> **EXTRACT TO READ**
▼▼▼
Probability of sum of 2 dice being greater than 10
There is a question of the conditional probability that say (That's not homework) : "What is the probability that the sum of 2 dice is greater or equals to 10 if :
- we already know that the first dice is 5. Well if we know that the first dice is 5 the probability is: 2/6. well, I know how to compute this.
- At least one of them is equal to 5. the solutions manual say that's 3/11 but I don't know how to get that.
In my head logically I would try this.
$V$ = "The sum of two dice is greater or equals than 10"
$S_1$ = "The first dice is a 5"
$S_2$ = "The second dice is a 5"
and then the probability result will be: $P(V \mid (S_1 \cup S_2))$ but this gives me the wrong result.
▲▲▲
> **CHALLENGES**
A - Can you write out the part of the dice probability question starting at "- At least one" and ending at "the wrong result."?
B - Can you pick up the dice probability question after its last sentence and carry it on?

> **RECORD EXTRACTS**
▼▼▼
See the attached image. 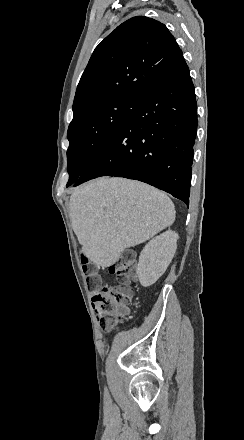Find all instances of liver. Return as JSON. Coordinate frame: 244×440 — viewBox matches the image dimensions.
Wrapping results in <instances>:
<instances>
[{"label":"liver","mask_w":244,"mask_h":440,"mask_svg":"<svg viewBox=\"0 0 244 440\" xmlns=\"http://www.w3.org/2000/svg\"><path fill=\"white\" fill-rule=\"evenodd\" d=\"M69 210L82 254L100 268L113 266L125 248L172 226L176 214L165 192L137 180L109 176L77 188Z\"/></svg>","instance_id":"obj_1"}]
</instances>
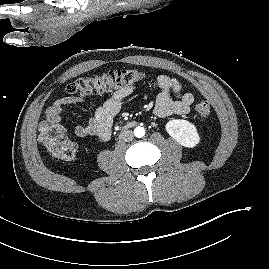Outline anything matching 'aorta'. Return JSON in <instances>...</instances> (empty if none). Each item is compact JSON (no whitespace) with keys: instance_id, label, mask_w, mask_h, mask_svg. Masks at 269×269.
▲▲▲
▼▼▼
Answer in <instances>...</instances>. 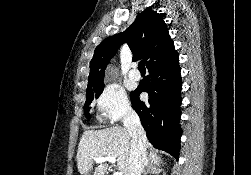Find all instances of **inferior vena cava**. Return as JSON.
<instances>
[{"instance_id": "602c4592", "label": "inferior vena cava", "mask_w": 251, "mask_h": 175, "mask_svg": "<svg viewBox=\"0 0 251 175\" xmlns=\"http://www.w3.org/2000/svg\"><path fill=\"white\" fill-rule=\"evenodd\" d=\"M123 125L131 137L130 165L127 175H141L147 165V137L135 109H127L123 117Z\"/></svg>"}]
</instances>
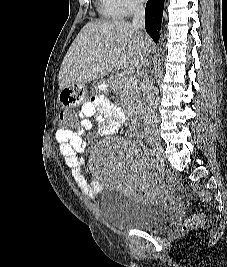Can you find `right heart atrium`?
▲▲▲
> **OUTPUTS BY TASK**
A -
- At least one of them is equal to 5. the solutions manual say that's 3/11 but I don't know how to get that.
In my head logically I would try this.
$V$ = "The sum of two dice is greater or equals than 10"
$S_1$ = "The first dice is a 5"
$S_2$ = "The second dice is a 5"
and then the probability result will be: $P(V \mid (S_1 \cup S_2))$ but this gives me the wrong result.

B -
Solution 1:
Both of them can be $5$ as well. So if the event of at least one $5$ is $B$ then,
$ \displaystyle P(B) = 2 \cdot \frac{1}{6} \cdot \frac{5}{6} + \frac 16 \cdot \frac 16 = \frac{11}{36}$
Or using complimentary method, $ \displaystyle P(B) = 1 - \frac 56 \cdot \frac 56 = \frac{11}{36}$
Now if $A$ is the event of sum being $10$ or more,
$ \displaystyle P(A \cap B) = 2 \cdot \frac 16 \cdot \frac 16 + \frac 16 \cdot \frac 16 = \frac{3}{36}$
As there are $3$ favorable outcomes out of $36$: $\{5, 5\}, \{5, 6\}, \{6, 5\}$
So, $ \displaystyle P(A|B) = \frac{P(A \cap B)}{P(B)} ~ $ does give you $\dfrac{3}{11}$
Solution 2:
The easiest way is to write down the entire sample space, first
1)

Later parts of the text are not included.